Implementing highlight.js in an Express app for a super fast pre-rendered code highlighting
A simple server side Node / Express code to transform Markdown content into a fully formatted HTML with highlighted code blocks.
Markdown is a lightweight markup language with plain text formatting syntax. Its design allows it to be converted to many output formats.
Highlight.js is a syntax highlighter written in JavaScript. It works in the browser as well as on the server. It works with pretty much any markup, doesn’t depend on any framework, and has automatic language detection.
Unified is a friendly interface backed by an ecosystem of plugins built for creating and manipulating content.
Unified plugins: remark-parse, remark-rehype, rehype-stringify, rehype-highlight
At Regbrain we decided to implement server side code highlighting to boost the loading time of our main website. We constantly benchmark our website with Lighthouse and aim for top performance scores.
Loading JavaScript to highlight code in the browser was taking too much time. First, the JavaScript files had to be fetched and then the browser was repainting the content resulting in a slower website. To improve speed, we decided to implement code highlighting on a server and now we send fully formatted html to the browser.
At this point, you may be wondering, how is highlighting code server side performant? We will explore that in more details later on, but first, let's walk through our technical solution.
Our articles are written in markdown so our workflow needs to take raw markdown as input and serve a fully formatted html.
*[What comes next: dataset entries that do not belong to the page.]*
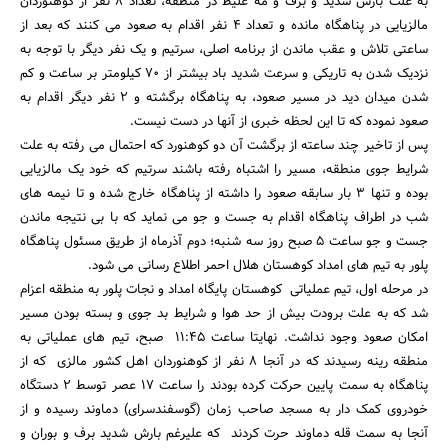
به علت بارش شدید و برف و مه غلیظ در منطقه، تعداد 8 نفر از کوهنوردان
مالزیایی در پناهگاه مانده و تعداد 4 نفر اقدام به صعود می کنند که بعد از
ساعتی تلاش و عقب ماندن از برنامه اصلی، سرتیم و یک نفر دیگر با توجه به
نزدیک شدن به تاریکی و سرعت شدید باد بیشتر از 70 کیلومتر بر ساعت و کم
شدن میدان دید در مسیر صعود، به پناهگاه برگشته و 2 نفر دیگر اقدام به
صعود نموده که تا این لحظه خبری از آنها در دست نیست.
پس از تاخیر چند ساعته از برگشت آن دو کوهنورد که احتمال می رفته به علت
شرایط جوی منطقه، مسیر را اشتباه رفته باشند سرتیم که خود یک مالزیایی
بوده و تنها 3 بار سابقه صعود را داشته از پناهگاه خارج شده و تا نیمه های
شب در اطراف پناهگاه اقدام به جست و جو می نماید که با بی نتیجه ماندن
جست و جو ساعت 5 صبح روز سه شنبه؛ دوم آذرماه از طریق مسئول پناهگاه
پلور به تیم های امداد کوهستان هلال احمر اطلاع رسانی می شود.
در مرحله اول، تیم عملیاتی کوهستان پایگاه امداد و نجات پلور به منطقه اعزام
شد که به علت برودت بیش از حد هوا و شرایط بد جوی و بسته بودن مسیر
امکان صعود وجود نداشت. نهایتا ساعت 11:45 صبح، تیم های عملیاتی به
منطقه رینه رسیدند که در آنجا 8 نفر از کوهنوردان اهل کشور مالزی که از
پناهگاه به سمت پایین حرکت کرده بودند را ساعت 17 عصر توسط 2 دستگاه
خودروی کمک دار به مسجد صاحب زمان (گوسفندسرای) دماوند رسیده و از
جستجو
آنجا به سمت قله دماوند حرت کردند که علیرغم بارش شدید برف و بوران و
We do it in the following steps:
1. Fetch markdown content
2. Transform markdown into a markdown syntax tree using remark-parse
3. Transform markdown syntax tree to html syntax tree using remark-rehype
4. Traverse html syntax tree to apply code highlighting to content within <code> tags using rehype-highlight
5. Transform html syntax tree to string to send to the client using rehype-stringify
We achieve all the above with unified framework and plugins as follows:
Import required libraries
We grab the unified framework and the required plugins
let unified = require('unified')
let markdown = require('remark-parse')
let remark2rehype = require('remark-rehype')
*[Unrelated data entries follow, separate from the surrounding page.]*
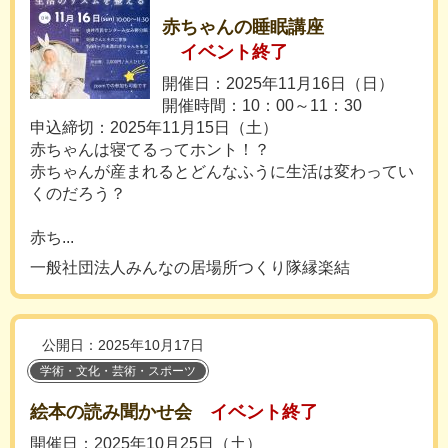
赤ちゃんの睡眠講座
イベント終了
開催日：2025年11月16日（日）
開催時間：10：00～11：30
申込締切：2025年11月15日（土）
赤ちゃんは寝てるってホント！？
赤ちゃんが産まれるとどんなふうに生活は変わってい
くのだろう？
赤ち...
一般社団法人みんなの居場所つくり隊縁楽結
公開日：2025年10月17日
学術・文化・芸術・スポーツ
絵本の読み聞かせ会
イベント終了
開催日：2025年10月25日（土）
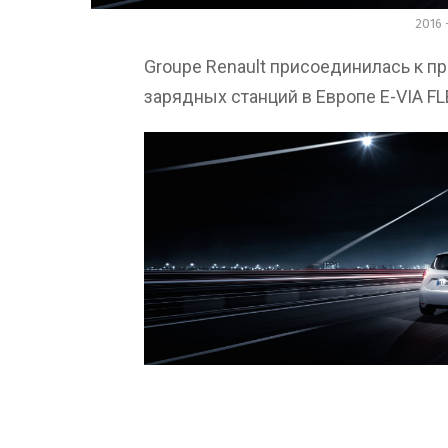
2016 
Groupe Renault присоединилась к п
зарядных станций в Европе E-VIA FL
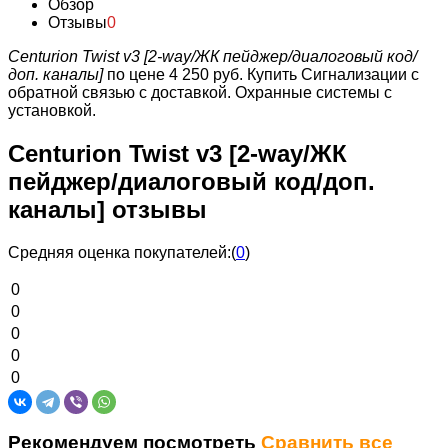
Обзор
Отзывы
0
Centurion Twist v3 [2-way/ЖК пейджер/диалоговый код/
доп. каналы]
по цене 4 250 руб.
Купить Сигнализации с
обратной связью с доставкой. Охранные системы с
установкой.
Centurion Twist v3 [2-way/ЖК
пейджер/диалоговый код/доп.
каналы] отзывы
Средняя оценка покупателей:
(
0
)
0
0
0
0
0
Рекомендуем посмотреть
Сравнить все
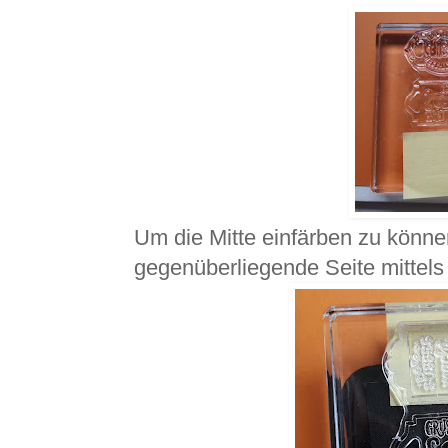
Um die Mitte einfärben zu können
gegenüberliegende Seite mittels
let highlight = require('rehype-highlight')
let html = require('rehype-stringify')
Create a unified processor
We create a processor which pipes together all the plugins above to achieve our chain of transformations from markdown to fully highlighted html:
let processor = unified()
// Transform markdown into a markdown syntax tree
.use(markdown)
// Transform markdown syntax tree to html syntax tree
.use(remark2rehype)
// Traverse html syntax tree to apply code highlighting to content within code tags
.use(highlight)
// Transform html syntax tree to string to send to the client
.use(html)
Transform!
We now have the processor which can parse any markdown input as follows:
let input = some markdown content
let output = await processor.process(input)
Express js router implementation example
We implement the above steps in our Express app as follows:
let express = require('express')
let router = express.Router()
let unified = require('unified')
let markdown = require('remark-parse')
let remark2rehype = require('remark-rehype')
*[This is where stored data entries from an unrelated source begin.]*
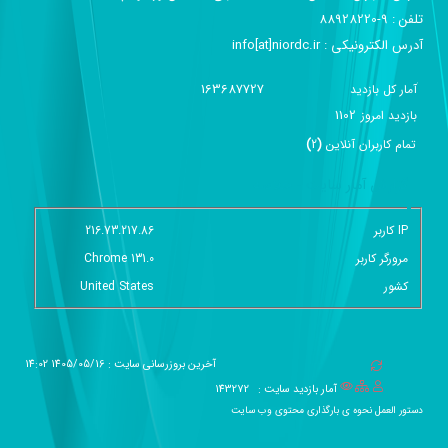
تلفن :‌ 9-88928220
آدرس الکترونیکی :‌ info[at]niordc.ir
163687727
آمار کل بازدید
1102
بازديد امروز
تمام کاربران آنلاين
(
2
)
گزارش آمار سایت - خلاصه
IP کاربر
216.73.217.86
مرورگر کاربر
Chrome 131.0
کشور
United States
آخرین بروزرسانی سایت : 1405/05/16 14:02
آمار بازدید سایت :
143272
دستور العمل نحوه ی بارگذاری محتوی وب سایت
let html = require('rehype-stringify')
let highlight = require('rehype-highlight')
router.get('/:slug', async function (req, res, next) {
let input = await article.from.database.in.markdown()
let processor = unified()
.use(markdown)
.use(remark2rehype)
.use(highlight)
.use(html)
let output = await processor.process(input)
res.render('article', output)
})
module.exports = router
The last thing we need to do is to include highlight css styles on our pages. The easiest way would be to simply link them as external styles, but that would impair our website loading speed as fetching external styles blocks page rendering. To avoid the performance penalty, we include all css as an internal style on a page.
<!doctype html>
<html>
<head>
<style>
{all page's style including highlightjs css}
</style>
</head>
<body>
</body>
</html>
How do we make server side rendering performant? Even though the above code highlighting slows down our server a little bit compared to sending 'clean' html, we implement a number of additional layers below which allow us achieve excellent page loading speed:
AMP - we serve our main content as AMP pages by default. That means that Google and Bing can cache our pages and serve it really fast on mobile devices.
No external styles or JavaScript (other than async AMP) - we do not use any blocking external resources such as styles, images or JavaScript files. This is already enforced by following the AMP specification, but even if we did not implement AMP, this would a good approach to take to improve page load speed. All our css is internal. We prepare css server side and make it specific to the type of content that we serve to avoid including unused styles (...within reason...).
Minification - we use css and html minification to further reduce the size of our pages.
CDN - we use a global content distribution network and configure our HTTP headers to get benefits of CDN caching, we also configure asset compression for our CDN.
With the set up above we can serve even ten Express apps on the smallest AWS EC2 instance, which works out to be really cost attractive compared to various options of hosting individual apps separately as a service.